Zo’n reis naar Bristol kent dan nog wat afwisseling en een beetje gelegenheid om de benen te strekken.
Voor de BNXT is het bus heen en bus terug. En natuurlijk hebben we allemaal gezien wat een beenlengte de ploeg van dit jaar ten toon spreidt. Het mooie van benen is dat je ze op kunt vouwen bij de knie en dat ze dan met enige moeite tussen de rijen passen, maar de opbergfunctie van lange benen is niet wat we op het veld weer nodig hebben. Daar zoeken we naar de gebruiksfunctie. Hefbomen, explosies. Door je knieën gaan helpt, zitten niet. Je kunt ook dwars in de bank gaan hangen, maar de ruggen zijn ook best lang en overspannen makkelijk. Slapen onderweg is wenselijk voor de geest, maar het vlees lijdt. Dus reizen doet nogal veel met een sportlichaam.
Daar kun je je druk om maken. Er waren in 1996 nogal wat problemen bij het transport van de Nederlandse sporters voor de Olympische Spelen, waardoor flink gewacht moest worden op een vliegveld, nog voordat de vlucht naar Atlanta kon plaatsvinden. Iedereen maakte zich zorgen over alle ongemak, alles moet immers kloppen in de topsport. Wie zich het minste druk maakten waren de lange mannen van het Volleybal-team.
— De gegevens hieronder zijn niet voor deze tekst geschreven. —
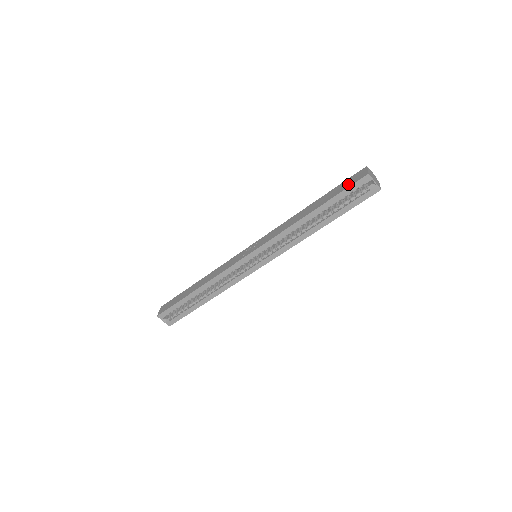
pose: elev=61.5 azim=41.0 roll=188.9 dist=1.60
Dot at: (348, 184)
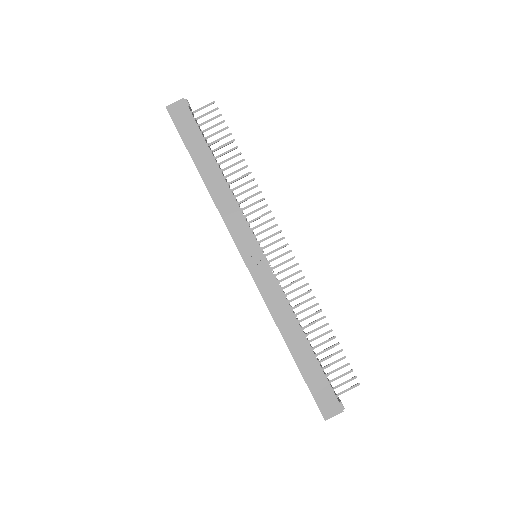
Dot at: (319, 395)
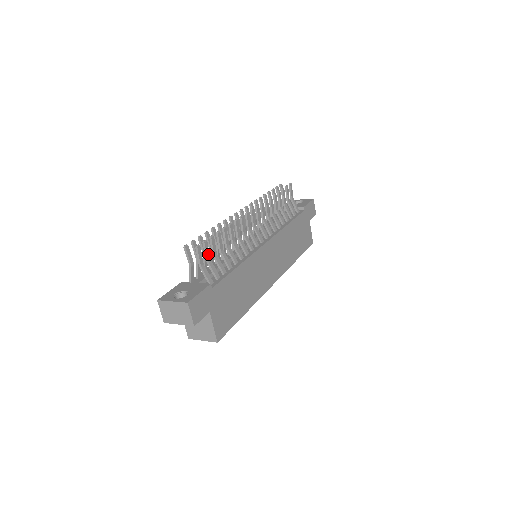
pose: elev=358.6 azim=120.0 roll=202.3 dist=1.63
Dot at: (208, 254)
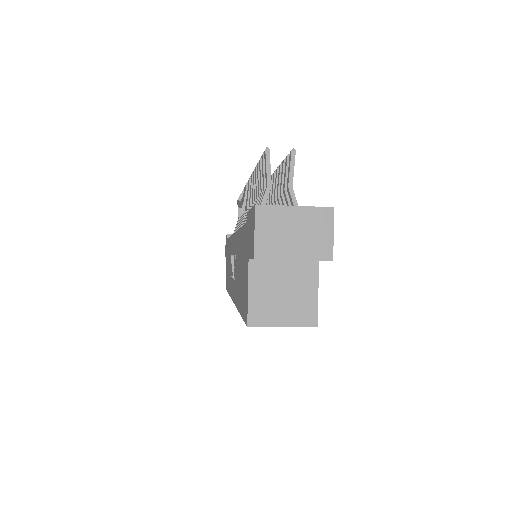
Dot at: occluded
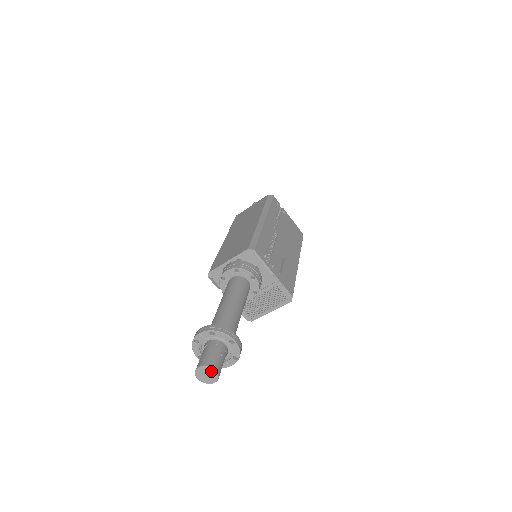
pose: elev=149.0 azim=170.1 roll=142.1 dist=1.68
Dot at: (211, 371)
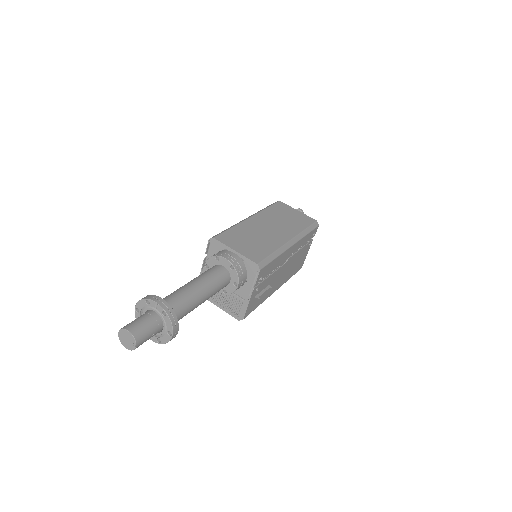
Dot at: (133, 342)
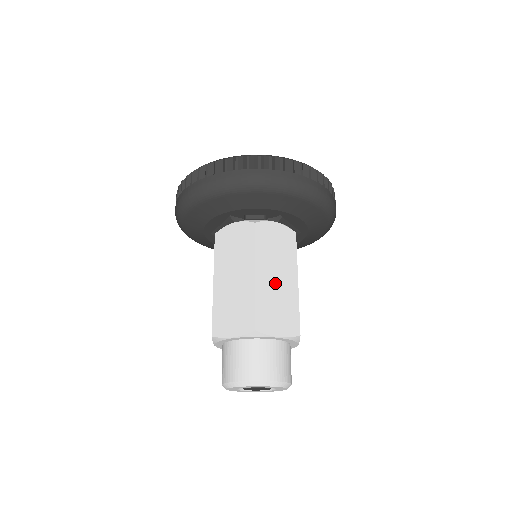
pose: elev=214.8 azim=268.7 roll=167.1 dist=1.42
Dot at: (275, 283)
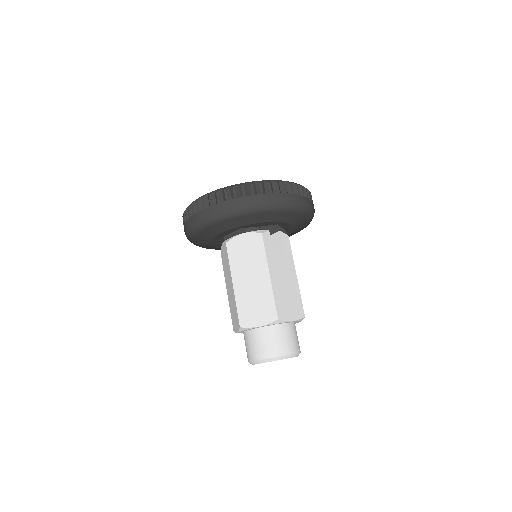
Dot at: (250, 285)
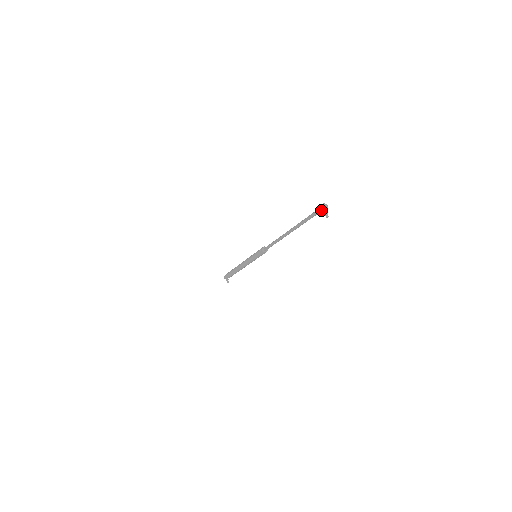
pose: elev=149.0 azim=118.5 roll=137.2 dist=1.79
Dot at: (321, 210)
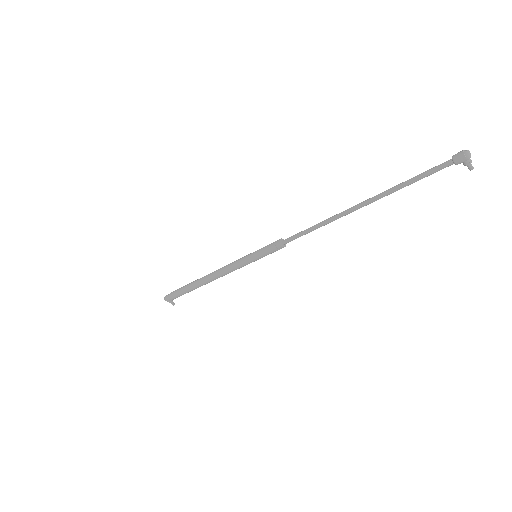
Dot at: (463, 161)
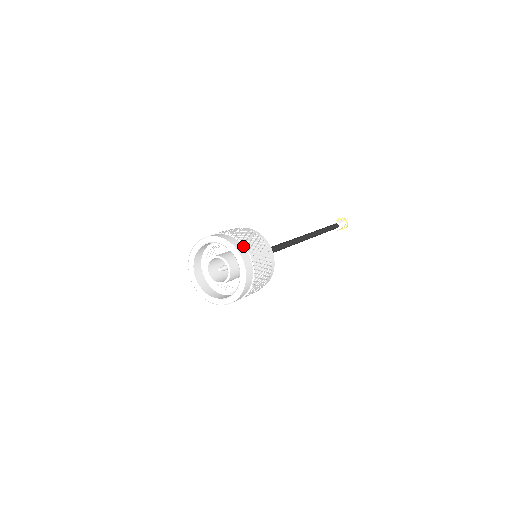
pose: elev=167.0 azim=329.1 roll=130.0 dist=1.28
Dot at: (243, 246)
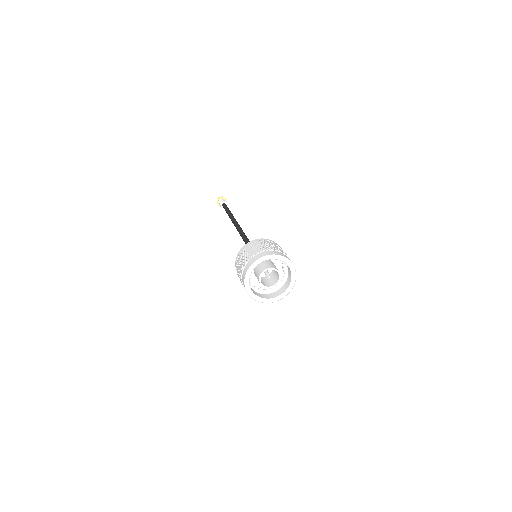
Dot at: (286, 256)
Ze hadden geleerd die zorgen los te laten en werden bestookt met vragen van collega sporters, hoe ze toch zo rustig konden blijven? Het antwoord was simpel: wordt het beter als je je druk maakt?
De Volleybal mannen vouwden zich zo relaxed mogelijk op en wonnen goud. Misschien hadden ze geen ruimte in de stoelen.. ze hadden het wel in hun hoofd.
Blangé, heet de spelverdeler die toen een gouden medaille om zijn nek kreeg. Dat maakt het verhaaltje voor vandaag bijna rond. Zoon Joost heeft de keus gemaakt voor de leukere sport en die zien we dinsdag dan misschien ook in actie voor Rotterdam. De ploeg die geen Feijenoord meer heet, is nog op zoek naar de eerste overwinning in de BNXT league. Ze speelt ook niet in een Europese competitie en heeft dus duidelijk minder reiservaring.
Weetje: Voor Rotterdam is Groningen de verste uitreis. Ook de Belgische teams spelen op minder kilometers afstand dan de 250 tussen de Maasstad en Stad. Misschien hebben ze ook wel minder last van gebrekkige beenruimte dan Donar, want slechts twee van de spelers staan te boek als center. De rest noemen ze guard of small-forward.
Echter: onderschatten zou onterecht zijn. De Rotterdammers hebben beslist aardig gespeeld tegen topper Mechelen. En in het veld gaat het meer om de ruimte in het hoofd, dan om de afmetingen van ledematen.